Firefighters and emergency services are on stand-by with temperatures set to climb towards 40 degrees on Sunday as volunteers and politicians urge Canberrans to fire-proof their properties and prepare their bushfire survival plans.
ACT Emergency Services Agency commissioner Dominic Lane said this weekend was "well and truly the time to get bushfire ready" with a heatwave and sweltering temperatures drawing attention to the bushfire threat in the ACT.
"We'll be watching the weather very closely on Saturday and with very high temperatures forecast for Sunday we could see a total fire ban," he said.
"This would mean no fires in the open and no burning off, no wood-fired barbeques, and people should consider other measures around their homes too."
Bureau of Meteorology duty forecaster Mohammed Nabi said strong north-westerly winds had pushed a hot air mass from Queensland south with temperatures set to reach 33 on Saturday and 37 on Sunday.
Minister for Police and Emergency Services Simon Corbell has urged all Canberrans to get their properties bushfire ready ahead of extreme hot weather in the territory on the weekend expected to increase the bushfire risk.
"We have already had one total fire ban day declared in the ACT before the official start of summer and the forecast ahead from the Bureau of Meteorology suggests we are likely to have a higher than average bushfire risk due to reduced rainfall and higher than average temperatures," he said.
Mr Lane said ESA volunteers would be handing out bushfire ready kits to Canberrans across the ACT on Saturday before commencing a door knocking on at least 1300 properties in high risk areas during the coming weeks.
"The goal of this is to help Canberrans – particularly those in bushfire prone areas – to prepare themselves for the bushfire season and to develop a survival plan," he said.
"They need to be taking measures like removing dry vegetation close to their homes, considering the mulch they use in their gardens, cleaning gutters and roof spaces, closing spaces where embers could get under a house, and installing higher fire rated screens on their windows."
Mr Corbell said the door-knocking initiative was launched after a long period of community consultation by the ESA during the winter months.
"The program delivers on a specific action outlined in the Strategic Bushfire Management Plan to engage one-on-one with community members in bushfire-prone areas", he said.

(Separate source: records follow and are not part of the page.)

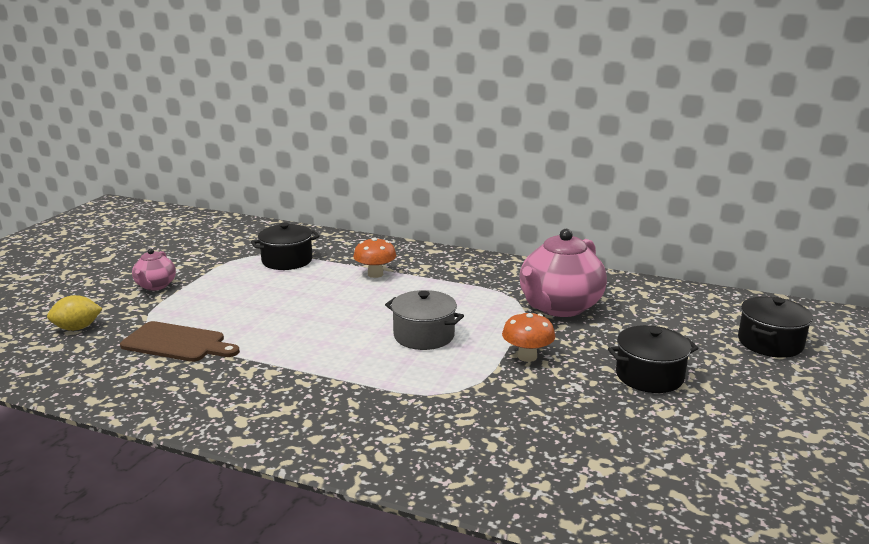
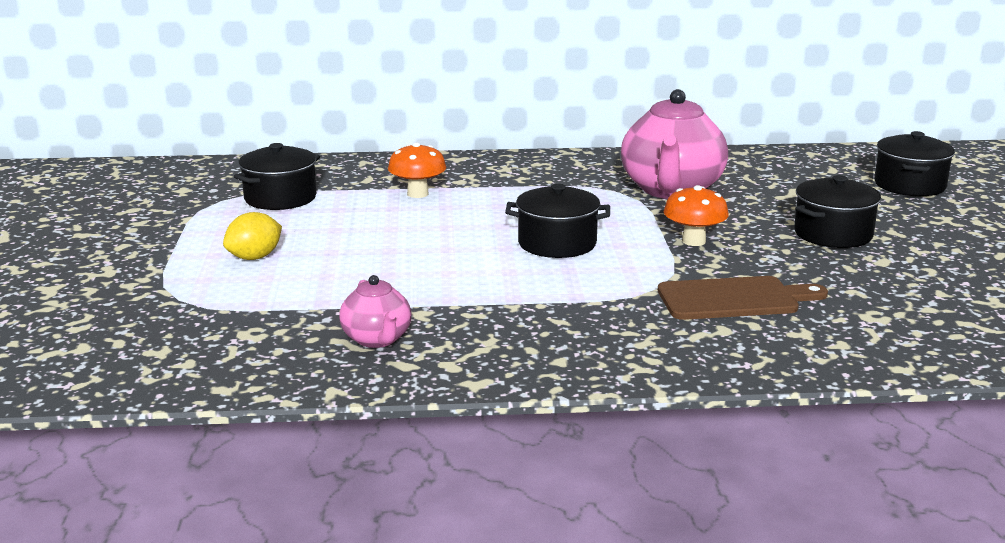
camera: 25 degrees left, 0 degrees up
(77, 328) = (81, 322): yellow lemon -> yellow lemon (254, 257)
(155, 286) = (129, 256): pink teapot -> pink teapot (377, 339)
(177, 343) = (254, 309): brown cutting board -> brown cutting board (734, 299)
(424, 336) = (557, 243): grey pot -> black pot

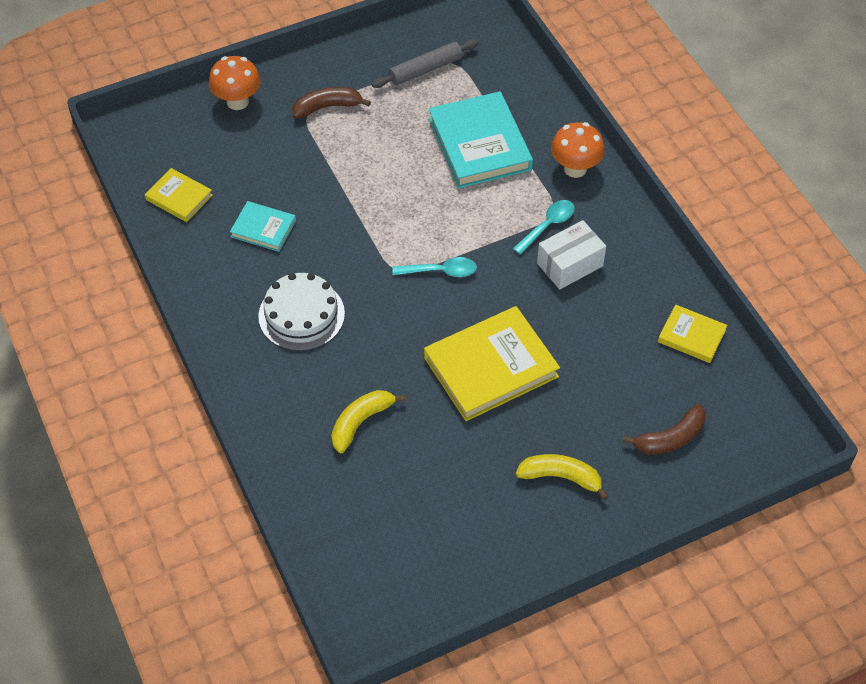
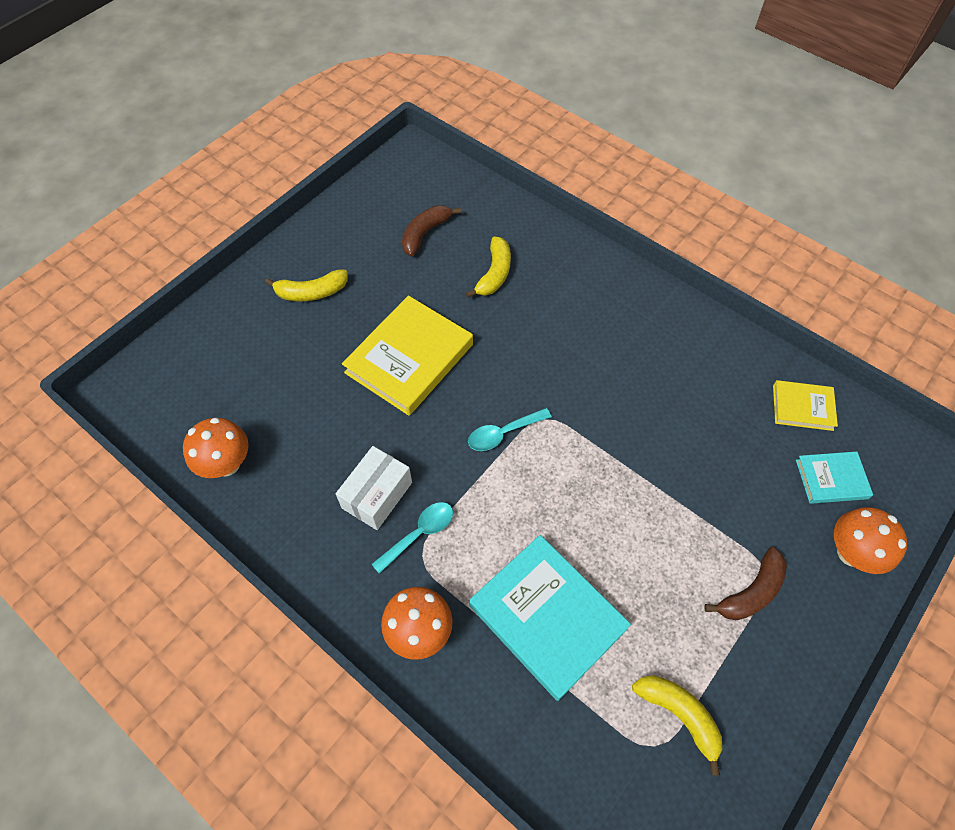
camera: 155 degrees right, 5 degrees up
(263, 228) = (699, 408): turquoise book -> turquoise book (831, 479)
(301, 315) = (602, 340): white cake -> none
(425, 70) = (679, 715): grey rolling pin -> yellow banana
(547, 226) = (419, 534): turquoise spoon -> turquoise spoon turned 150 degrees counterclockwise
(670, 438) = (225, 357): brown banana -> brown banana (425, 233)
(691, 336) = (226, 464): yellow book -> orange mushroom

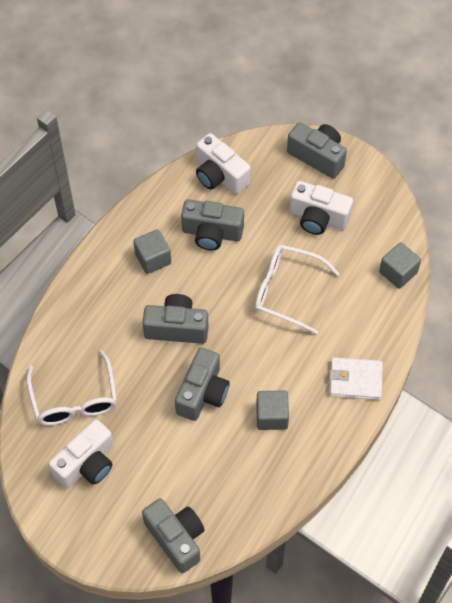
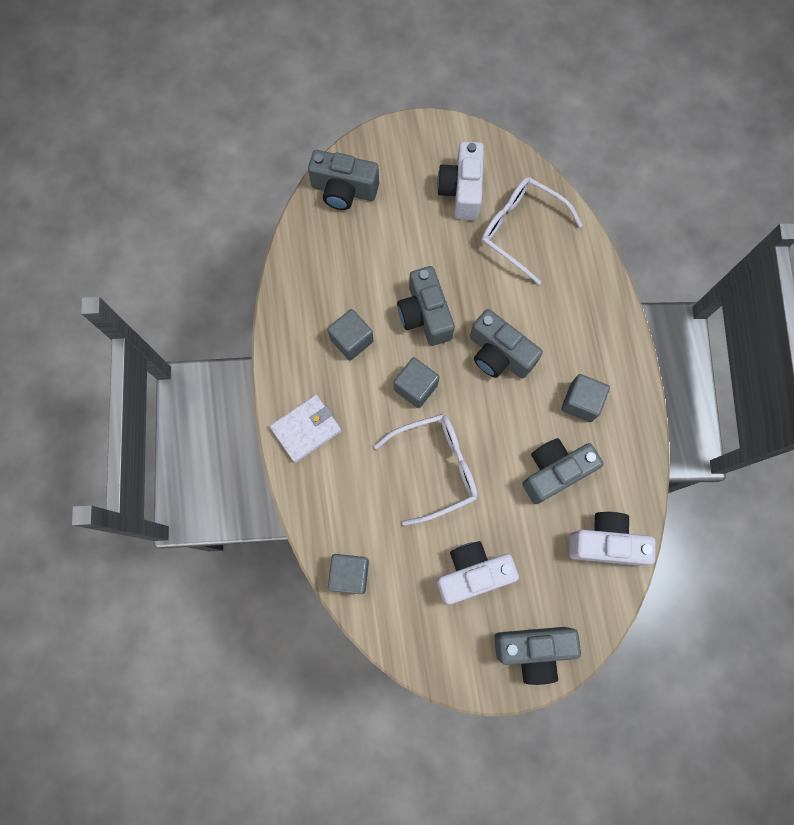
camera: 140 degrees right, 15 degrees up
(177, 328) = (499, 354): grey camera -> grey camera turned 75 degrees clockwise
(254, 350) = (415, 387): none -> grey cube

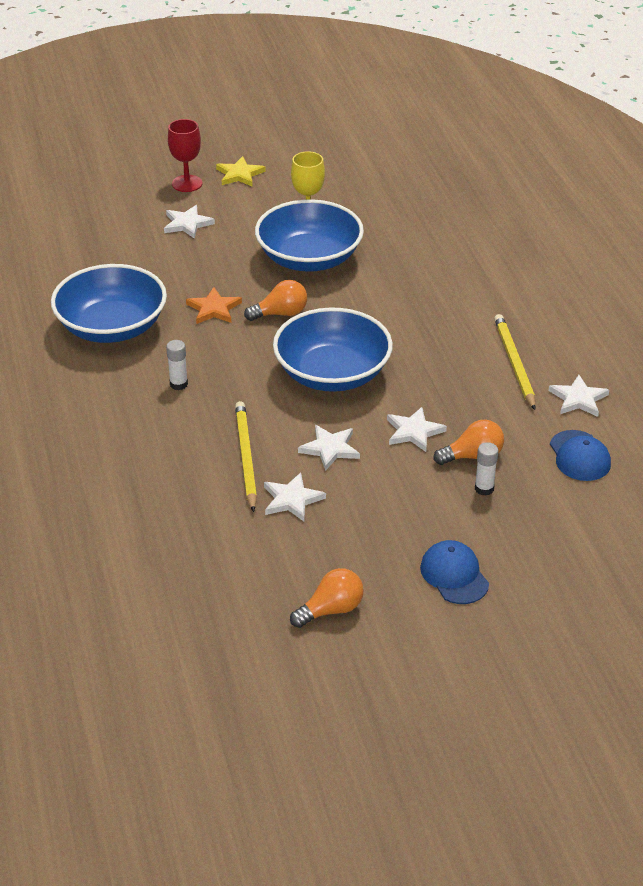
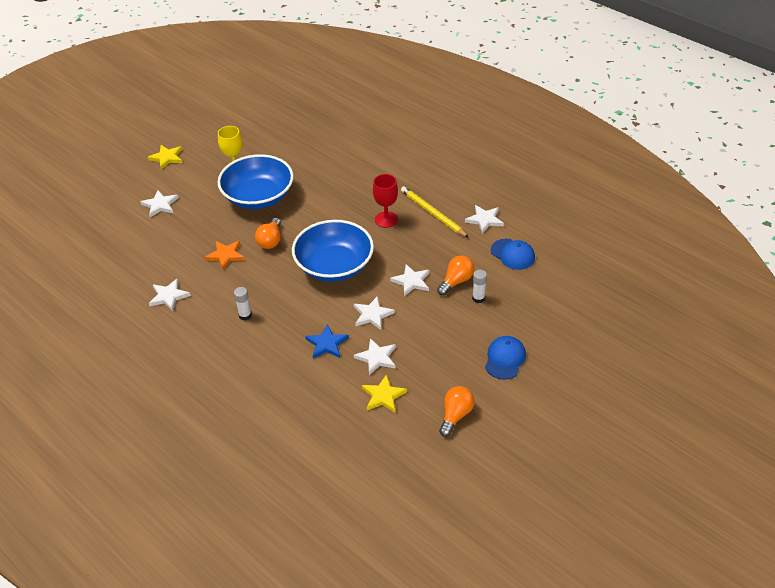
camera: 30 degrees left, 5 degrees up
(112, 327) = (169, 296): blue bowl -> white star
(187, 183) = (137, 177): red goblet -> red goblet (386, 219)
(245, 457) = (327, 344): yellow pencil -> blue star
(262, 546) = (383, 396): none -> yellow star
(280, 314) = (270, 241): orange light bulb -> orange light bulb turned 150 degrees clockwise
(454, 575) = (505, 359): blue cap -> blue cap turned 75 degrees clockwise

Mr Lane said the emergency services had been working to improve their public messaging and to make sure all Canberrans were prepared should bushfires pass through the territory.

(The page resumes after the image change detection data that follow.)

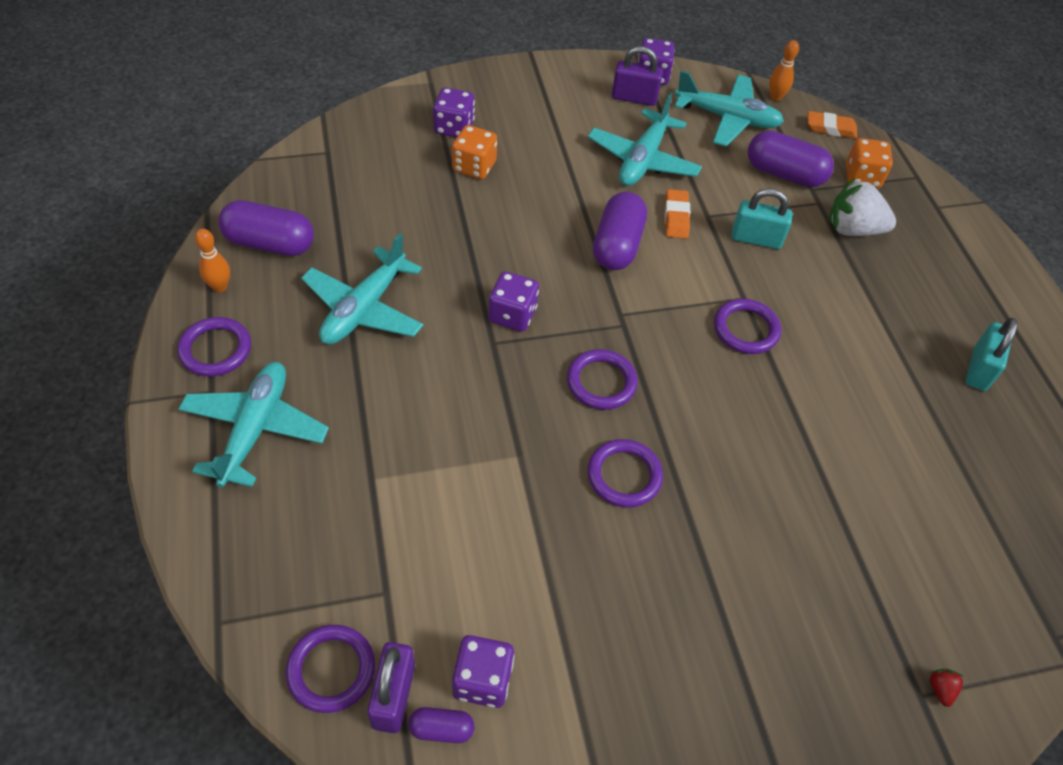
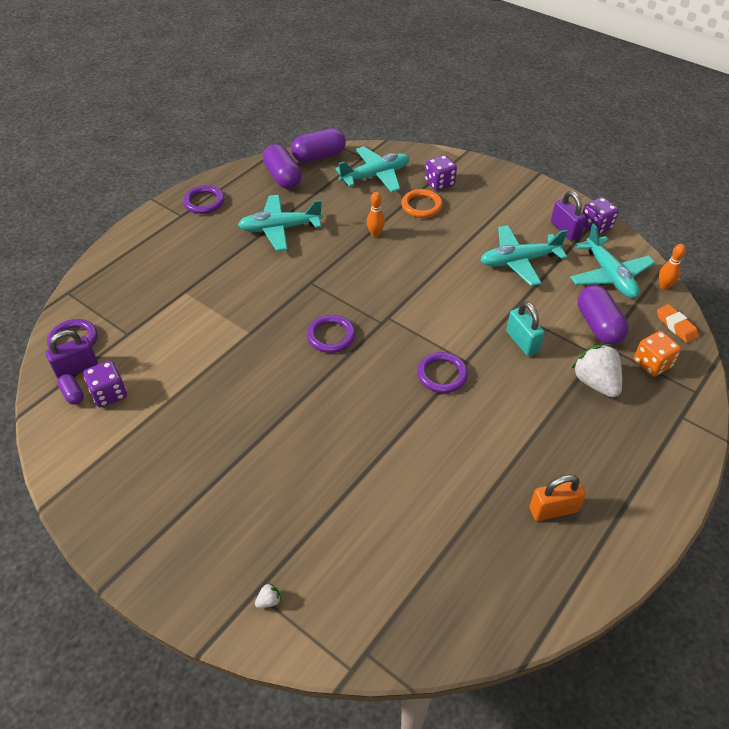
camera: 55 degrees right, 5 degrees down
(220, 287) = (240, 180): orange bowling pin -> orange bowling pin (375, 234)
(255, 429) = (174, 240): turquoise plane -> turquoise plane (375, 176)
(474, 166) = (421, 206): orange dice -> orange ring
(512, 315) = (337, 278): purple dice -> none
(617, 245) = (437, 288): purple capsule -> purple capsule (319, 156)
(624, 475) = (278, 379): purple ring -> none
(676, 217) = (492, 299): orange eraser -> none
(940, 689) = (269, 601): red strawberry -> white strawberry
(979, 369) = (553, 509): turquoise padlock -> orange padlock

"We conducted and delivered a new bushfire strategic manage plan and consulted with the community to map where risk areas are and give people a greater sense of their risk," he said.

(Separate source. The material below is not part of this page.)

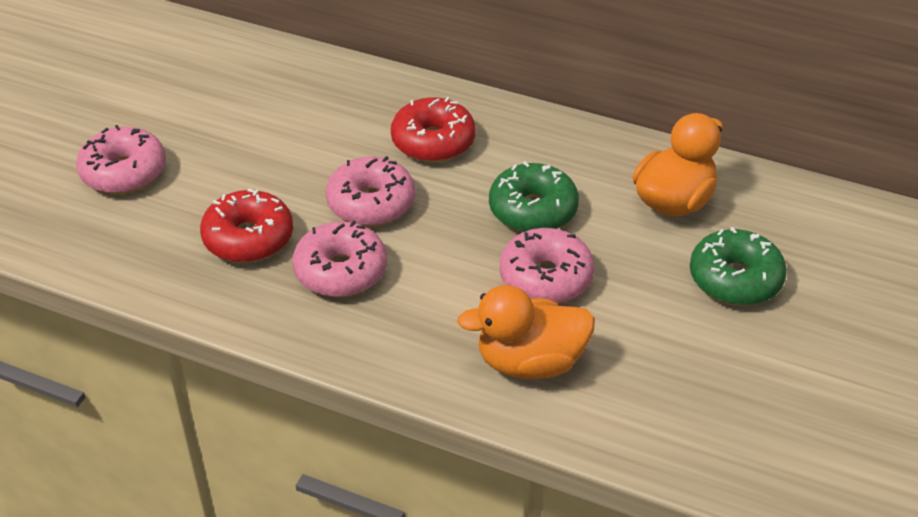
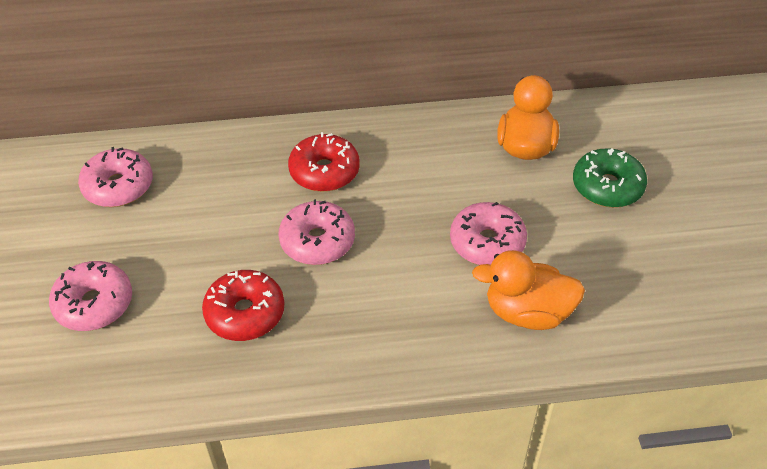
camera: 30 degrees left, 5 degrees up
(341, 271) = (338, 307): pink donut -> pink donut (118, 186)
(530, 362) = (527, 312): orange duck -> orange duck turned 45 degrees clockwise
(533, 210) = (438, 195): green donut -> none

"We've also worked to target our messages to those people living in bushfire prone areas."
The preparations come after reports from the Climate Council which stated the ACT faces a greater risk of bushfires this summer as climate change brings longer fire seasons with more extreme risk days.
"Climate change is making hot days hotter and heatwaves longer and more frequent, with increasing drought conditions in Australia's southeast," said report author Adjunct Professor Will Steffen.
"The number of heatwave days in Canberra has doubled since 1950 and the increase in hot weather that was observed in the 2000–2009 decade has already reached the level previously projected for 2030 in Canberra."
The Bureau of Metrology's manager of climate prediction services Dr Andrew Watkins has also warned the ACT region is set for a warmer and drier-than-average summer with an increased risk of heatwaves and bushfires.
"There is an increased risk of bushfires in the ACT region - and in fact for most of the south eastern NSW region and northern Victoria region - with an outlook for warmer and drier conditions with intense heat," he said.
"Early summer is looking warmer-than-normal for most of the country, and dry conditions are likely over much of the east and during the wet season build-up in the north."